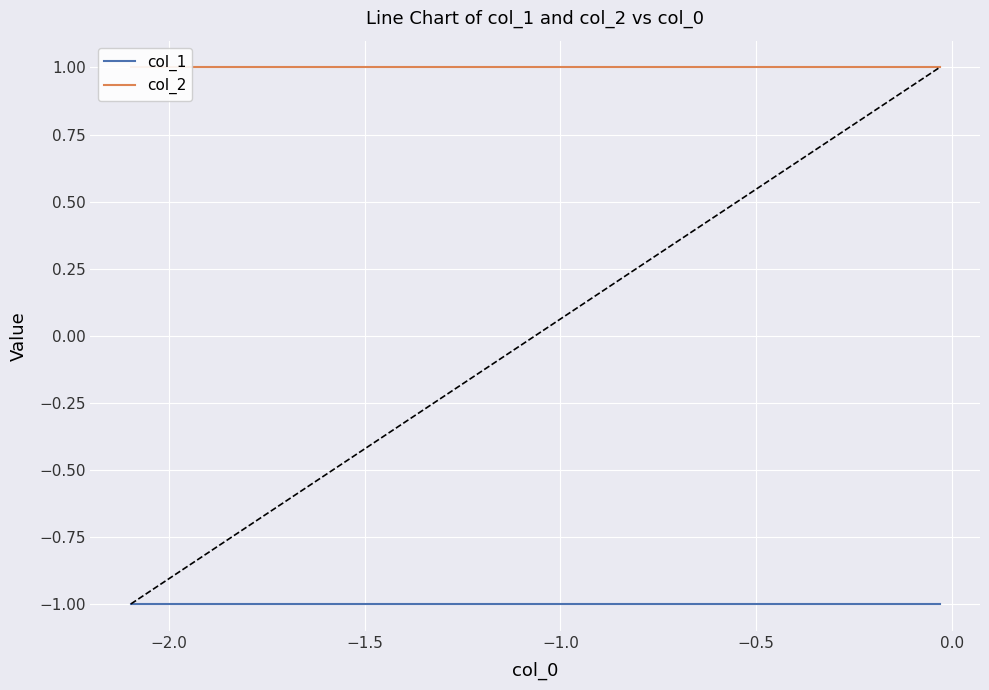

Between −1.5 and −0.5, which series saw the biggest shift?

col_1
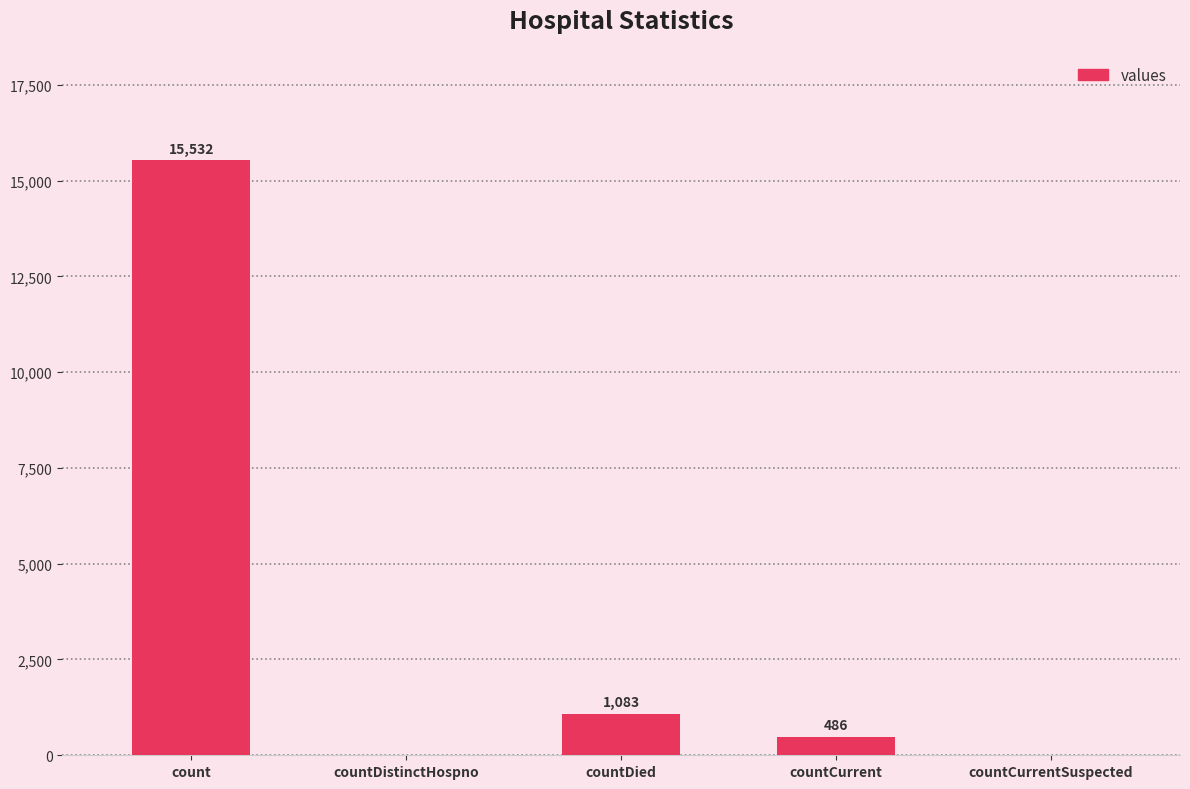

What is the sum of the values at countDied and countDistinctHospno?

1083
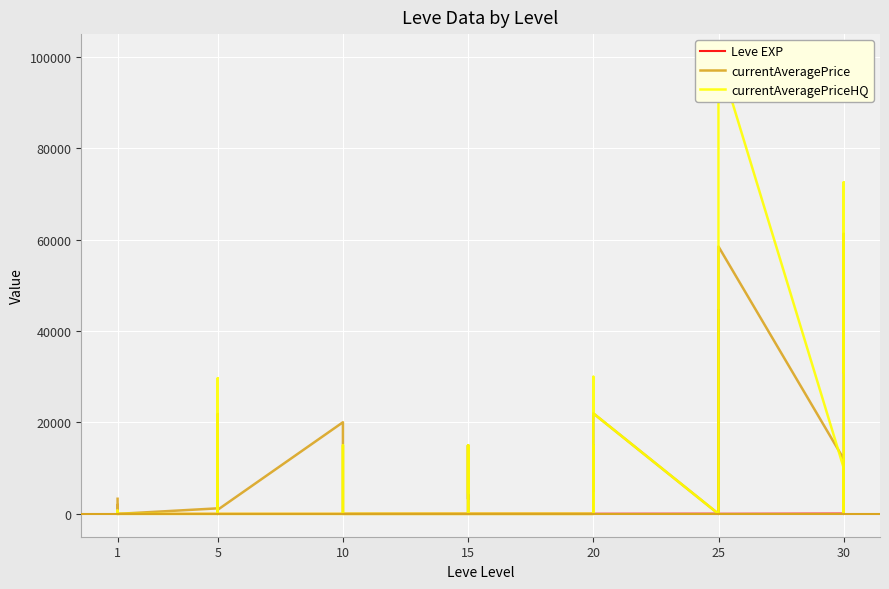

How many interior local valleys does the Leve EXP series have?

9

□ □ □ □

• _Exercise directions_: Rewrite all of the records with every "series" swapped for "line" and nothing else altered, leaving out the pictures.

• _Reply to the task_:
Between −1.5 and −0.5, which line saw the biggest shift?

col_1

What is the sum of the values at countDied and countDistinctHospno?

1083

How many interior local valleys does the Leve EXP line have?

9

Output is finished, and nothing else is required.